Tuesday, April 24, 2007

Letter to the Glastonbury Citizen

On April 12th the Citizen ran the following in the editor's column:

Secretary of the State Susan Bysiewicz says Diebold Accuvote Scan voting machines tested in 25 towns this past November showed no significant problems. With the successful test in the books, Bysiewicz says the machines will be in all 169 Connecticut towns by this fall's election. Voters cast ballots by using a pencil to fill in an oval next to the candidate name on a paper ballot. The paper is then fedd into an optical scanner for a count; the paper ballots are kept as a backup if a recount is needed.

Here is my letter to the editor published April 19th:

“Good news” audits insufficient

I take exception to the good news from Secretary of the State Susan Bysiewicz in the Citizen, April 12.

To say that Diebold optical scan voting machines “showed no significant problems” may be technically accurate, if substantial discrepancies are ignored or explained away. November election audit data reported discrepancies of over 10 votes in 14 races in just the towns of East Hartford and Wethersfield, with the highest discrepancies being 72, 82, and 105. Each is greater than the margin in Glastonbury for State Representative and near the 91 vote margin in the entire 2nd Congressional race.

It is important that “paper ballots are kept as a backup if a recount is needed”. It is equally important to note that Connecticut statutes do not mandate a paper recount in the case of a close election. In the recanvass ordered in the 2nd District this last November, the paper ballots were not manually recounted.

In February Secretary Bysiewicz issued an encouraging press release proposing an audit of 20% of all polling places for 100% of races saying, “The 20-percent requirement in Connecticut would be among the highest the Nation”. Subsequently she substituted 10% of polling places for a meager three races. Her bill also includes a clause that eliminates auditing of any voting machines in the event of a state wide recount or contest in one race.
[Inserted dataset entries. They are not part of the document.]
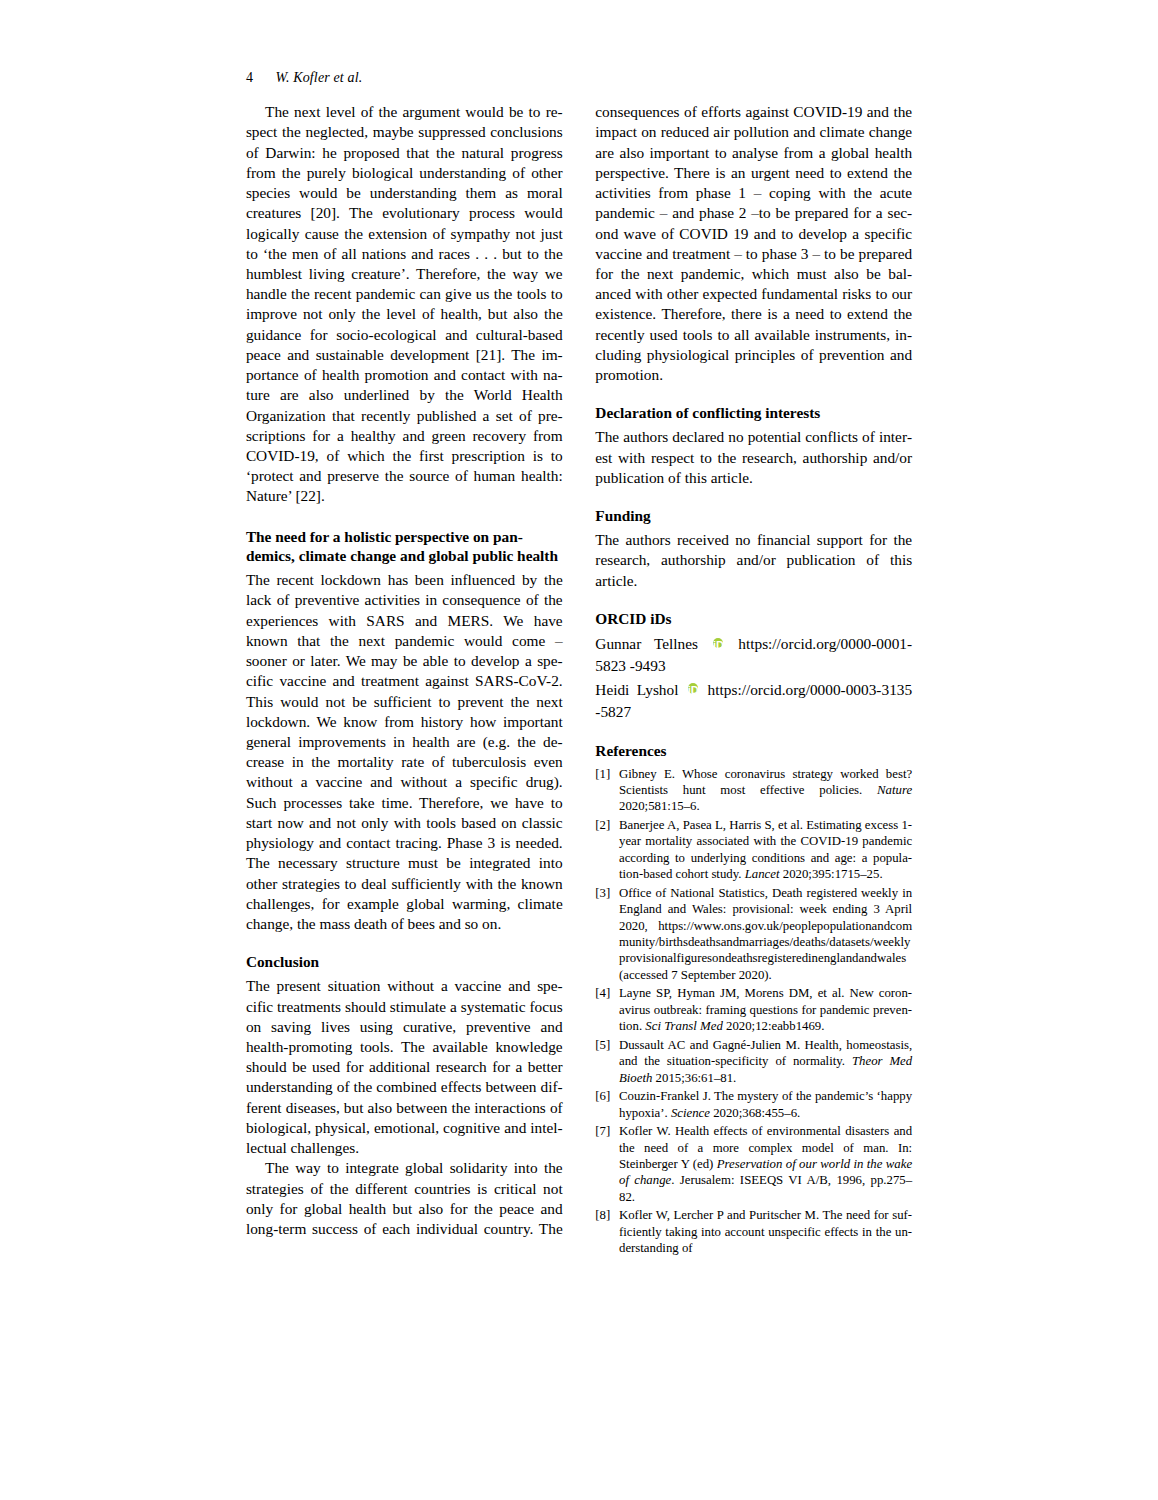4 W. Kofler et al.
The next level of the argument would be to respect the neglected, maybe suppressed conclusions of Darwin: he proposed that the natural progress from the purely biological understanding of other species would be understanding them as moral creatures [20]. The evolutionary process would logically cause the extension of sympathy not just to ‘the men of all nations and races . . . but to the humblest living creature’. Therefore, the way we handle the recent pandemic can give us the tools to improve not only the level of health, but also the guidance for socio-ecological and cultural-based peace and sustainable development [21]. The importance of health promotion and contact with nature are also underlined by the World Health Organization that recently published a set of prescriptions for a healthy and green recovery from COVID-19, of which the first prescription is to ‘protect and preserve the source of human health: Nature’ [22].
The need for a holistic perspective on pandemics, climate change and global public health
The recent lockdown has been influenced by the lack of preventive activities in consequence of the experiences with SARS and MERS. We have known that the next pandemic would come – sooner or later. We may be able to develop a specific vaccine and treatment against SARS-CoV-2. This would not be sufficient to prevent the next lockdown. We know from history how important general improvements in health are (e.g. the decrease in the mortality rate of tuberculosis even without a vaccine and without a specific drug). Such processes take time. Therefore, we have to start now and not only with tools based on classic physiology and contact tracing. Phase 3 is needed. The necessary structure must be integrated into other strategies to deal sufficiently with the known challenges, for example global warming, climate change, the mass death of bees and so on.
Conclusion
The present situation without a vaccine and specific treatments should stimulate a systematic focus on saving lives using curative, preventive and health-promoting tools. The available knowledge should be used for additional research for a better understanding of the combined effects between different diseases, but also between the interactions of biological, physical, emotional, cognitive and intellectual challenges.
The way to integrate global solidarity into the strategies of the different countries is critical not only for global health but also for the peace and long-term success of each individual country. The consequences of efforts against COVID-19 and the impact on reduced air pollution and climate change are also important to analyse from a global health perspective. There is an urgent need to extend the activities from phase 1 – coping with the acute pandemic – and phase 2 –to be prepared for a second wave of COVID 19 and to develop a specific vaccine and treatment – to phase 3 – to be prepared for the next pandemic, which must also be balanced with other expected fundamental risks to our existence. Therefore, there is a need to extend the recently used tools to all available instruments, including physiological principles of prevention and promotion.
Declaration of conflicting interests
The authors declared no potential conflicts of interest with respect to the research, authorship and/or publication of this article.
Funding
The authors received no financial support for the research, authorship and/or publication of this article.
ORCID iDs
Gunnar Tellnes iD https://orcid.org/0000-0001-5823 -9493
Heidi Lyshol iD https://orcid.org/0000-0003-3135 -5827
References
Gibney E. Whose coronavirus strategy worked best? Scientists hunt most effective policies. Nature 2020;581:15–6.
Banerjee A, Pasea L, Harris S, et al. Estimating excess 1-year mortality associated with the COVID-19 pandemic according to underlying conditions and age: a population-based cohort study. Lancet 2020;395:1715–25.
Office of National Statistics, Death registered weekly in England and Wales: provisional: week ending 3 April 2020, https://www.ons.gov.uk/peoplepopulationandcommunity/birthsdeathsandmarriages/deaths/datasets/weeklyprovisionalfiguresondeathsregisteredinenglandandwales (accessed 7 September 2020).
Layne SP, Hyman JM, Morens DM, et al. New coronavirus outbreak: framing questions for pandemic prevention. Sci Transl Med 2020;12:eabb1469.
Dussault AC and Gagné-Julien M. Health, homeostasis, and the situation-specificity of normality. Theor Med Bioeth 2015;36:61–81.
Couzin-Frankel J. The mystery of the pandemic’s ‘happy hypoxia’. Science 2020;368:455–6.
Kofler W. Health effects of environmental disasters and the need of a more complex model of man. In: Steinberger Y (ed) Preservation of our world in the wake of change. Jerusalem: ISEEQS VI A/B, 1996, pp.275–82.
Kofler W, Lercher P and Puritscher M. The need for sufficiently taking into account unspecific effects in the understanding of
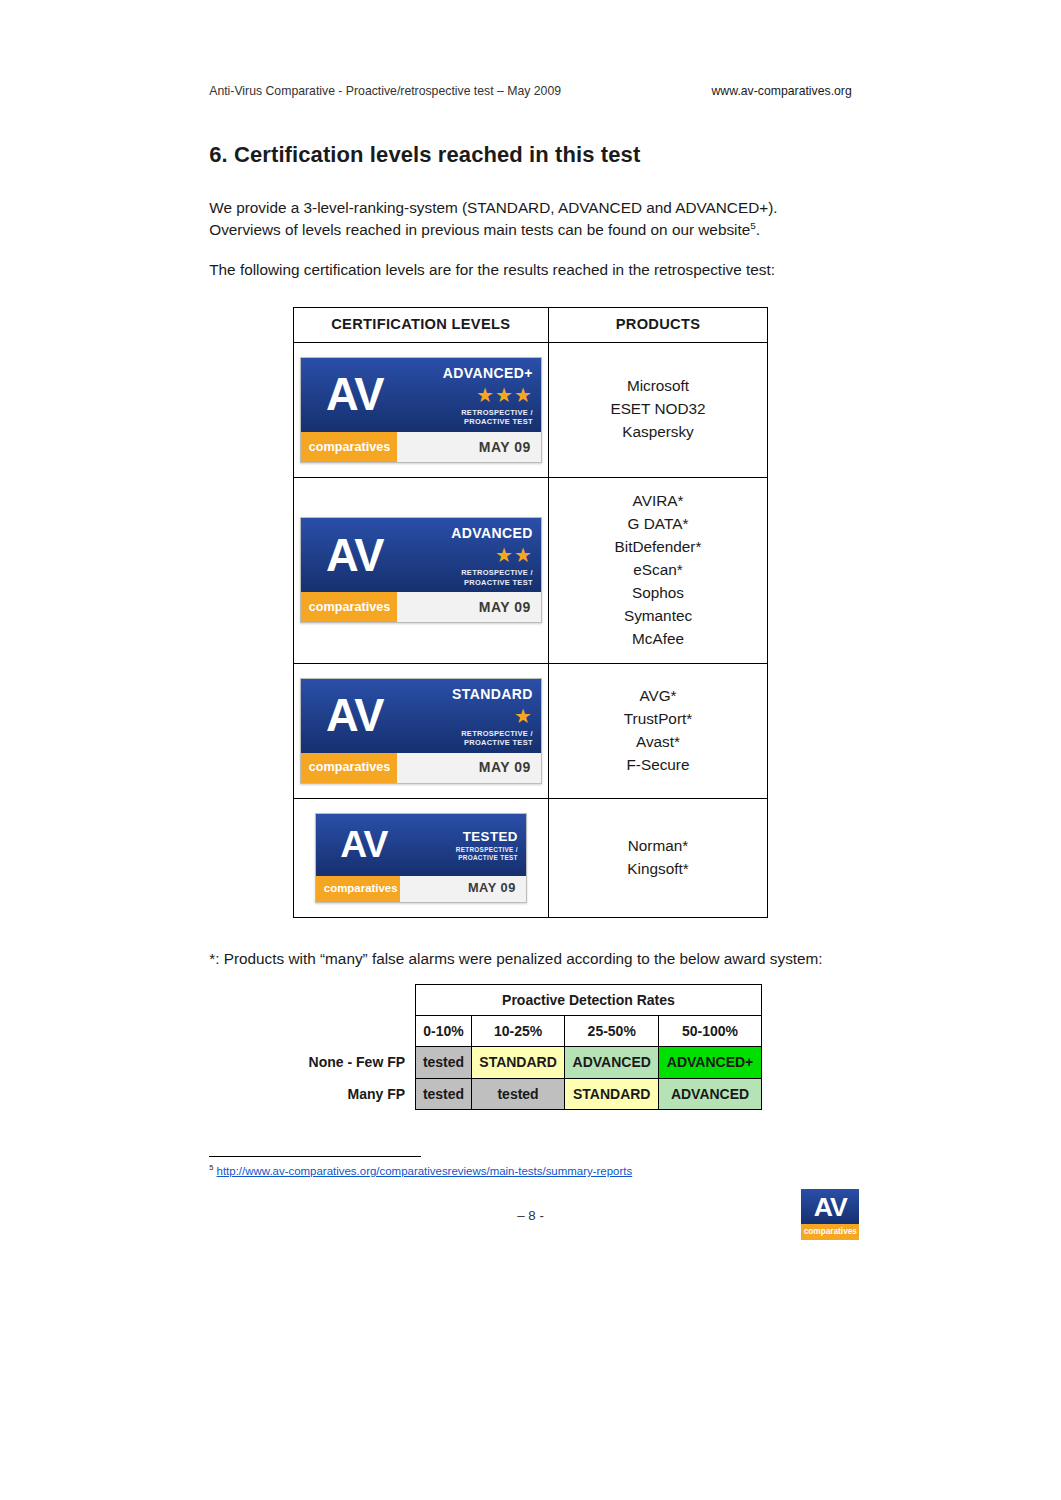Anti-Virus Comparative - Proactive/retrospective test – May 2009
www.av-comparatives.org
6. Certification levels reached in this test
We provide a 3-level-ranking-system (STANDARD, ADVANCED and ADVANCED+). Overviews of levels reached in previous main tests can be found on our website5.
The following certification levels are for the results reached in the retrospective test:
| CERTIFICATION LEVELS | PRODUCTS |
| --- | --- |
| AV ADVANCED+ ★★★ RETROSPECTIVE / PROACTIVE TEST comparatives MAY 09 | Microsoft ESET NOD32 Kaspersky |
| AV ADVANCED ★★ RETROSPECTIVE / PROACTIVE TEST comparatives MAY 09 | AVIRA* G DATA* BitDefender* eScan* Sophos Symantec McAfee |
| AV STANDARD ★ RETROSPECTIVE / PROACTIVE TEST comparatives MAY 09 | AVG* TrustPort* Avast* F-Secure |
| AV TESTED RETROSPECTIVE / PROACTIVE TEST comparatives MAY 09 | Norman* Kingsoft* |
*: Products with “many” false alarms were penalized according to the below award system:
| | Proactive Detection Rates |
| | 0-10% | 10-25% | 25-50% | 50-100% |
| None - Few FP | tested | STANDARD | ADVANCED | ADVANCED+ |
| Many FP | tested | tested | STANDARD | ADVANCED |
5 http://www.av-comparatives.org/comparativesreviews/main-tests/summary-reports
– 8 -
AV
comparatives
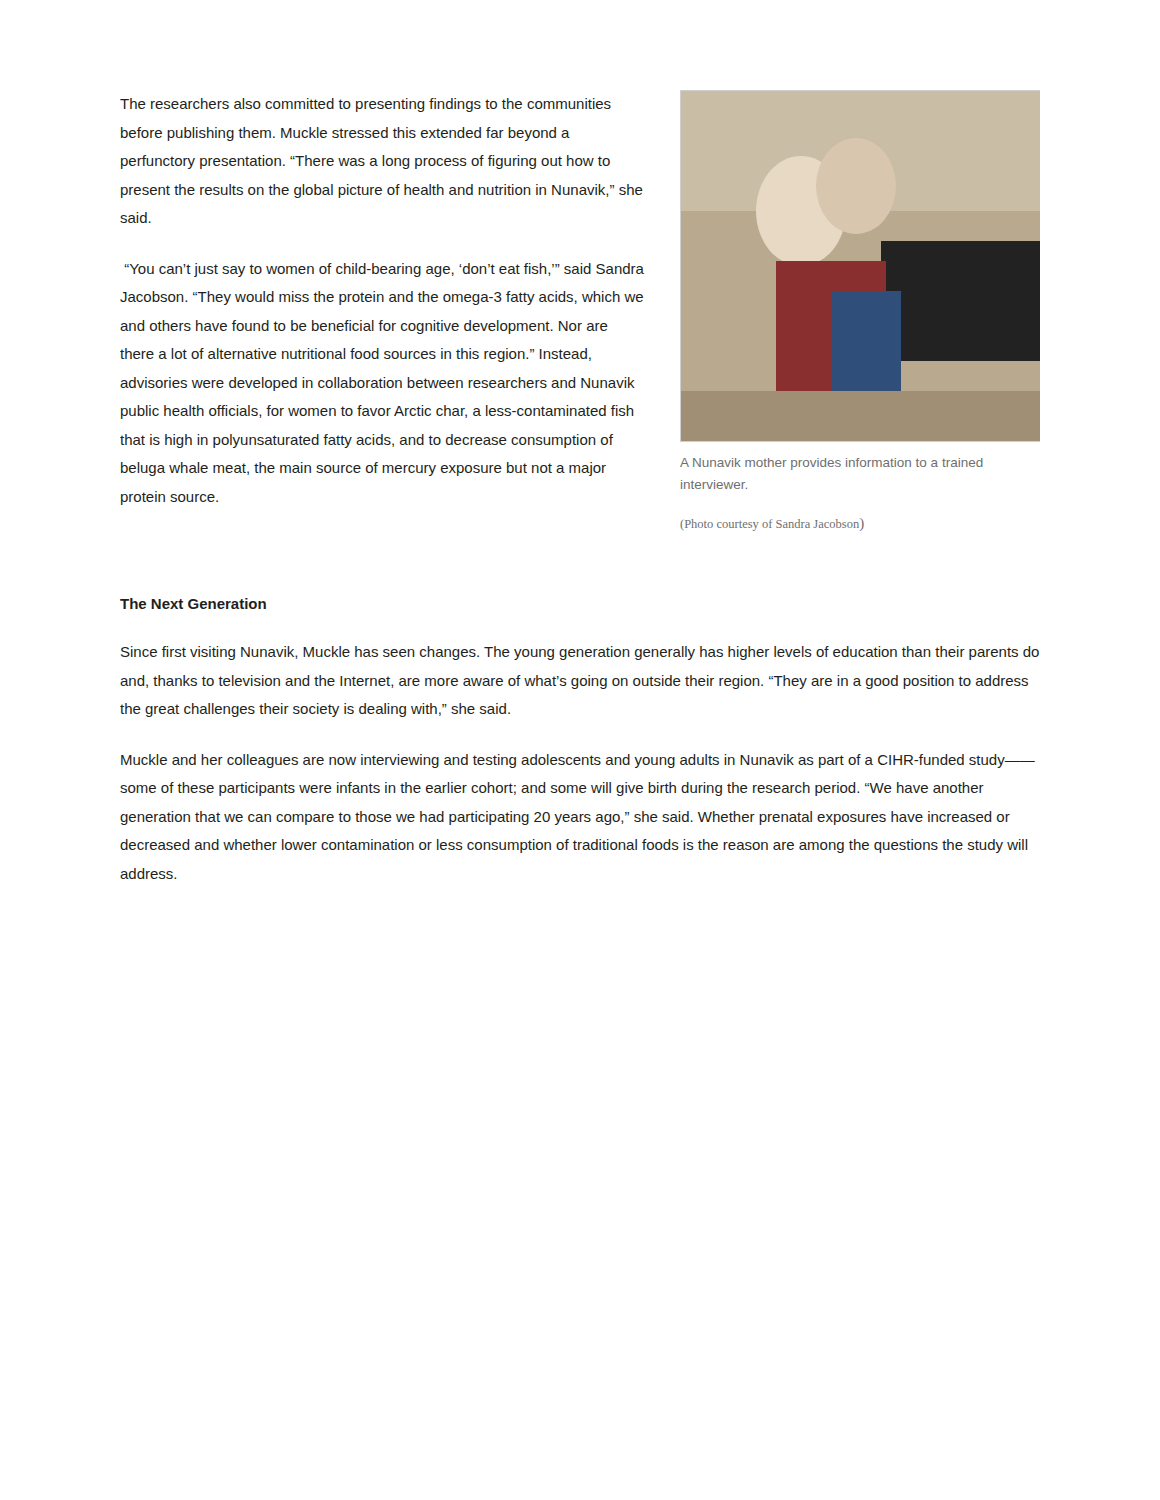A Nunavik mother provides information to a trained interviewer.
(Photo courtesy of Sandra Jacobson)
The researchers also committed to presenting findings to the communities before publishing them. Muckle stressed this extended far beyond a perfunctory presentation. “There was a long process of figuring out how to present the results on the global picture of health and nutrition in Nunavik,” she said.
“You can’t just say to women of child-bearing age, ‘don’t eat fish,’” said Sandra Jacobson. “They would miss the protein and the omega-3 fatty acids, which we and others have found to be beneficial for cognitive development. Nor are there a lot of alternative nutritional food sources in this region.” Instead, advisories were developed in collaboration between researchers and Nunavik public health officials, for women to favor Arctic char, a less-contaminated fish that is high in polyunsaturated fatty acids, and to decrease consumption of beluga whale meat, the main source of mercury exposure but not a major protein source.
The Next Generation
Since first visiting Nunavik, Muckle has seen changes. The young generation generally has higher levels of education than their parents do and, thanks to television and the Internet, are more aware of what’s going on outside their region. “They are in a good position to address the great challenges their society is dealing with,” she said.
Muckle and her colleagues are now interviewing and testing adolescents and young adults in Nunavik as part of a CIHR-funded study——some of these participants were infants in the earlier cohort; and some will give birth during the research period. “We have another generation that we can compare to those we had participating 20 years ago,” she said. Whether prenatal exposures have increased or decreased and whether lower contamination or less consumption of traditional foods is the reason are among the questions the study will address.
Most disappointing, all audit decisions are in the hands of the Secretary of the State, who is responsible for choosing the equipment, training election staff, and conducting elections. The Cleveland State University Center for Election Integrity has stated to the U.S. House of Representatives, that there can be little credibility in “good news” audits as “auditing under the SOS cannot completely avoid conflicts of interest that are incompatible with rigorous objectivity and full public accountability”.